Ollama — local power
Section titled “Ollama — local power”Choose Ollama when:
- You want to run larger, more capable models locally
- Privacy matters but you’re comfortable with localhost/LAN traffic
- You want to experiment with many different models
- You need reliable tool calling with local models
Limitations: requires installing and running the Ollama server. Resource-heavy for large models.
Azure OpenAI — enterprise compliance
Section titled “Azure OpenAI — enterprise compliance”Choose Azure OpenAI when:
- Your organization requires Azure data residency
- You need enterprise-grade compliance and audit trails
- You have existing Azure OpenAI deployments
- Tool calling reliability matters
Limitations: requires Azure subscription and deployment setup.
Claude — maximum quality
Section titled “Claude — maximum quality”Choose Claude when:
- Response quality is the top priority
- You need the best tool calling experience with MCP servers
- You’re comfortable sending prompts to Anthropic’s API
- Cost per token is acceptable for your use case
Limitations: requires API key, internet connection, and costs money per token.
Mixing providers
Section titled “Mixing providers”You can switch providers at any time from the chat panel dropdown. A common pattern:
- Daily browsing: WebGPU for quick, private page Q&A
- Deep research: Switch to Claude when you need high-quality synthesis across a large site index
- Tool workflows: Use Claude or Ollama when working with MCP-connected agents
Embedding always runs locally regardless of LLM provider. Your indexes and vaults work with any provider — switching only changes the AI that generates answers.
Quality vs. model size
Section titled “Quality vs. model size”A rough rule of thumb for LLM quality:
- < 1B parameters — basic summarization, simple Q&A
- 1B–3B parameters — good for most page Q&A and document chat (WebGPU default)
- 7B–13B parameters — strong reasoning, reliable tool calling (Ollama sweet spot)
- 70B+ parameters — near state-of-the-art (large Ollama models, Claude, Azure)
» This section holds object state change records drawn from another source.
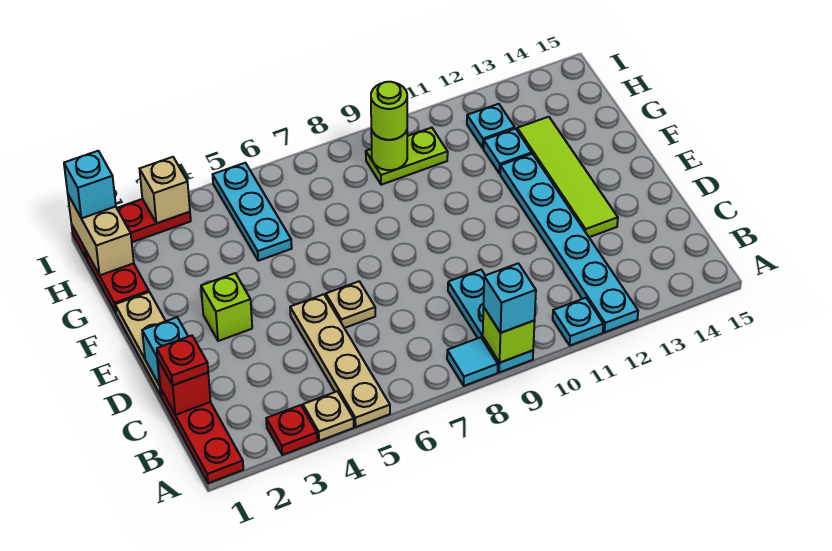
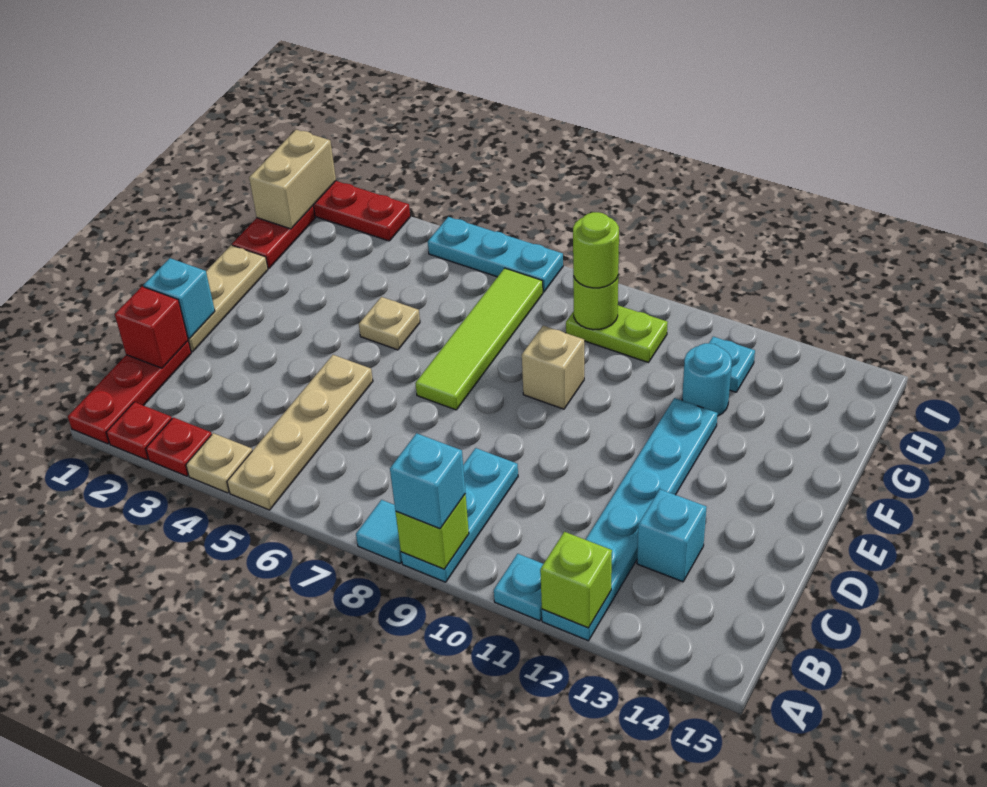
red 1x1 plate [157,336,208,385] -> red 1x1 plate moved to [106,402,172,460]
tan 1x1 plate [326,281,375,328] -> tan 1x1 plate moved to [359,297,420,350]
lime 1x4 tile [517,117,618,237] -> lime 1x4 tile moved to [415,268,543,410]
lime 1x1 brick [201,273,252,341] -> lime 1x1 brick moved to [540,532,612,628]
cyan 1x3 plate [213,163,292,261] -> cyan 1x3 plate turned to [428,217,563,292]
cyan 1x1 plate [483,129,532,174] -> cyan 1x1 round brick [682,343,732,416]
cyan 1x1 brick [64,151,116,218] -> cyan 1x1 brick moved to [637,489,707,582]
tan 1x1 brick [140,157,190,223] -> tan 1x1 brick moved to [522,326,584,409]

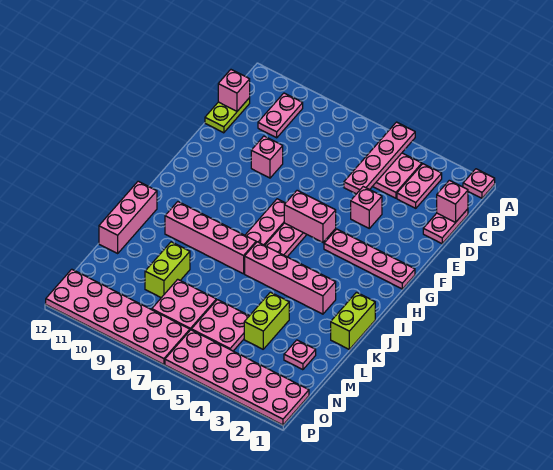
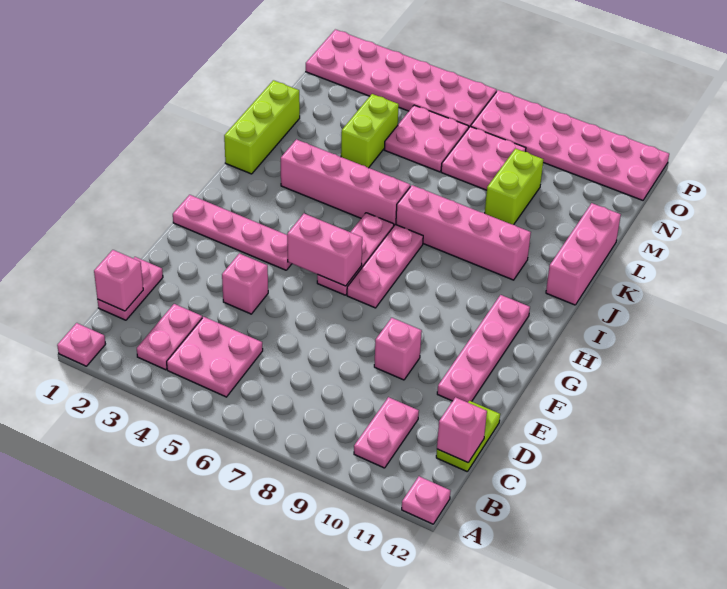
pink 1x4 plate [344,122,415,194] -> pink 1x4 plate moved to [437,295,530,402]
lime 1x2 brick [331,292,375,349] -> lime 1x3 brick [224,80,300,174]
pink 1x1 plate [284,340,316,370] -> pink 1x1 plate moved to [402,476,450,524]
Larger models need more memory and compute. WebGPU is limited by browser GPU memory. Ollama can use system RAM for larger models but inference is slower.
Quantization also matters. A 1.7B model at standard q4 weighs ~1.1 GB, but at q1 (1-bit) it drops to 291 MB. Daneel supports q1 and q2 quantization for models that are designed for it, like PrismML’s Bonsai family. Not every model benefits from extreme quantization, though: 1-bit works best when the model was trained for it from the start.